#### [Study text]
*****

Updated on August 23, 2010

Give of yourself

You can love
You can love

Not all men are your Dad

 

What makes a woman not able to open her heart fully to the man she loves. In a single word, D*A*D. A Dad’s love is critical in a woman’s life. However, there are good Dad’s, occasional Dad’s, some timey Dad’s, abusive Dad’s, insulting Dad’s, deadbeat Dad’s and no part of your life Dad’s. The problem with all of the above except the Good Dad is most women hold the man in their lives responsible for everything their Dad’s hurt their heats with and did or did not do.

 

We women have to remember a few things. First and foremost, your Husband, Boyfriend or Fiancé is not your Father. He’s not the one who left you. He’s not the one that lived a drug filled life. He’s not the one that spent his life lying to you. He’s not the alcoholic. He didn’t beat you or your Mother. He didn’t molest you nor did he steal your money. He didn’t make you embarrassed that he even existed. He is actually the one who has come in your life to love and protect you. However, you hold your heart so tightly tucked deep away from him like he’s the one you can’t trust, and all along he hasn’t exhibited not even one of your Father’s traits. It was your Father who hurt and constantly mistreated and disappointed your family. He is the one that is trying to love and has always been there for you and your family. No matter how many times you have pushed him away he has still stuck right there with you putting you high on a pedestal.

*****

#### [Supplied information]
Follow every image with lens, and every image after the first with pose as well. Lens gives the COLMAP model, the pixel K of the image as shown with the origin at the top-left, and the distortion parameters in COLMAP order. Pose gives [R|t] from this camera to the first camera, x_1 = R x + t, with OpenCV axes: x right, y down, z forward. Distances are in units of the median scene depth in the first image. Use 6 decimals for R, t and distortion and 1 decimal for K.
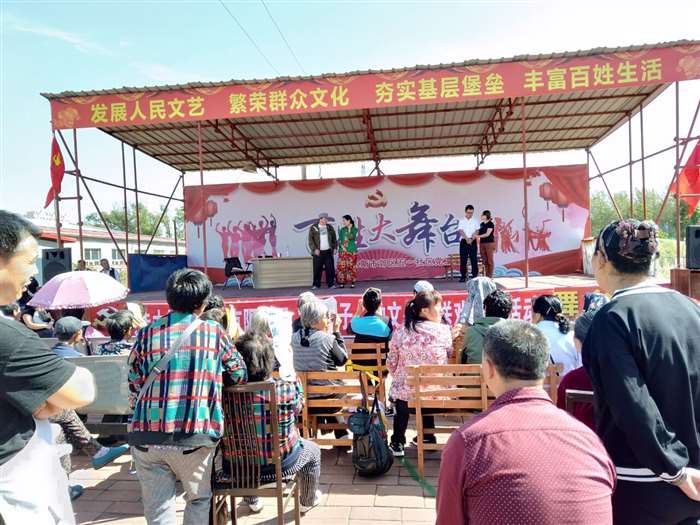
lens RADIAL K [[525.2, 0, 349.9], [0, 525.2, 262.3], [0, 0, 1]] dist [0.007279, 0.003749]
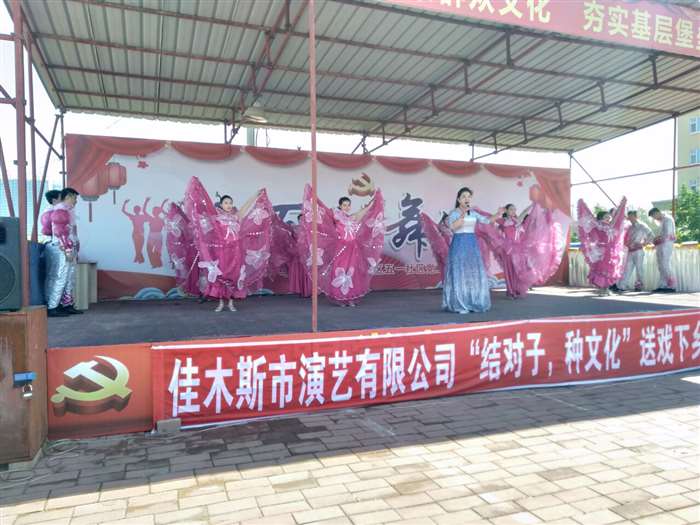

*****

#### [Check your understanding]
A: Summarize the text about fathers and partners in two sentences.
B: Reproduce the text about fathers and partners word for word, everything from "Give of yourself" down to "did not do.".

#### [Answer list]
A: A woman may be unable to open her heart fully to the man she loves because of her father, and most women hold the man in their lives responsible for the hurt their fathers caused. Women have to remember that a husband, boyfriend or fiancé is not their father, has not committed the father's wrongs, and has come into their life to love and protect them.

B:
Give of yourself

You can love
You can love

Not all men are your Dad

 

What makes a woman not able to open her heart fully to the man she loves. In a single word, D*A*D. A Dad’s love is critical in a woman’s life. However, there are good Dad’s, occasional Dad’s, some timey Dad’s, abusive Dad’s, insulting Dad’s, deadbeat Dad’s and no part of your life Dad’s. The problem with all of the above except the Good Dad is most women hold the man in their lives responsible for everything their Dad’s hurt their heats with and did or did not do.